The idea of an unaddressed center ground is a powerful talking point. In a world of increasingly partisan politics, Ellison’s promise to address the unheard, silent majority packs a punch – and fits nicely with the approach of one of his most high-profile lieutenants, the heterodox commentator Bari Weiss.
Unfortunately, it appears that Ellison’s 70% figure is not supported by publicly available polling data on the ideological orientation of Americans.
A recent YouGov survey – conducted last fall and published in January – found that only 40% of US adult citizens identify as “center-left”, “center” or “center-right”, not 70%.
Polling published by Pew that was conducted last year similarly puts the number at 41% (including those who self-identify as “Lean Democrat”, “No Lean/Refused”, “Lean Republican”), while Gallup data puts the percentage of Americans who identify as Republican-leaning independents, non-leaning independents and Democratic-leaning independents at 45%, which the company said was a “new high”.
These surveys suggest that the audience that Ellison claims to be targeting, while sizable, does not exist to the degree he has suggested. A spokesperson for Paramount Skydance said the company “stands by the stat” but was not able to provide a particular survey that backed up Ellison’s numbers.
Ellison seems to have first cited the statistic when speaking with reporters in August. “We really want to look at the 70% of the country that kind of would define themselves as center-left to center-right and really ensure that it’s a place that can be true to the legacy that we’re inheriting, and we’re going to invest behind that,” he reportedly said.
During a Bloomberg Media conference in October, Ellison invoked the strategy of another media company he had acquired, Weiss’s Free Press.
“What our goal is in news is we want to become the most trusted destination in news media,” Ellison said. “I don’t think it’s a controversial thing to say right now that the civil discourse that currently exists is not in a great place. We basically believe in all the things that the Free Press believed in: which is we want to speak to the 70% of the audience that identifies themselves as center-left to center-right.”
Ellison has used the stat to suggest that the vast majority of Americans are not actually wedded to one political party – and therefore would be open to programming from a more neutral perspective. But according to Gallup’s data from 2025, more than half of Americans – 54% – identify as either Democrats or Republicans, with another 35% characterized as “Republican-leaning independents” or “Democratic-leaning independents”. Pew data has the number of self-identified Republicans or Democrats at 59%.

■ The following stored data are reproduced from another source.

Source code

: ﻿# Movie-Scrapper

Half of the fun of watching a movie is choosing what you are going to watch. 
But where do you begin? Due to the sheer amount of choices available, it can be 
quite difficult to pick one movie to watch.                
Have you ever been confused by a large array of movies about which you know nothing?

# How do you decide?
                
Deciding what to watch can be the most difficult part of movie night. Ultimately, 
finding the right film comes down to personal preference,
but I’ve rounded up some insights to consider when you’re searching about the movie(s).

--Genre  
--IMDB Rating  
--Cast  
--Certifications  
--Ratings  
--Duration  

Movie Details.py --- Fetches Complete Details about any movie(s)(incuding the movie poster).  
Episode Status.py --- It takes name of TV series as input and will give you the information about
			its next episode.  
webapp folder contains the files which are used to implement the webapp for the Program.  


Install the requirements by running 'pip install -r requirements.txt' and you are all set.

Daniel Cassino, a professor of government and executive director at Fairleigh Dickinson University’s polling operation, said that Americans have a hard time categorizing their leanings – but that, based on his interpretation of American National Election Study data, about 47% of respondents could broadly be considered in the centrist range.
Looking at the implications for Ellison-owned networks, Cassino said that a centrist-oriented news organization could be successful, but that it would face an uphill battle. “The audience for every news channel is largely going to consist of partisans and people who have relatively extreme partisan views, because they’re the ones who care about political news and follow it,” he said.
During a recent appearance on Katie Couric’s streaming show, the former CBS News correspondent Scott MacFarlane dismissed the notion that the network was specifically targeting conservative viewers, as had been suggested by a departing producer.
“I don’t think anybody knows how to do that,” MacFarlane said. “There can’t be a plan for how to go: ‘We want to find that 10% of purple, right, conservative, Stark county, Ohio, Macomb county, Michigan, people. The politicians may have a strategy for reaching those people, but television news does not. There’s no formula that works for that.”
The early returns on Ellison-owned and Weiss-run CBS News have not been promising. While 60 Minutes remains a major success, the network’s morning show and flagship evening news program – anchored by Weiss favorite Tony Dokoupil – have struggled mightily. The CBS Evening News averaged about 4 million total viewers in March, a new low for the show.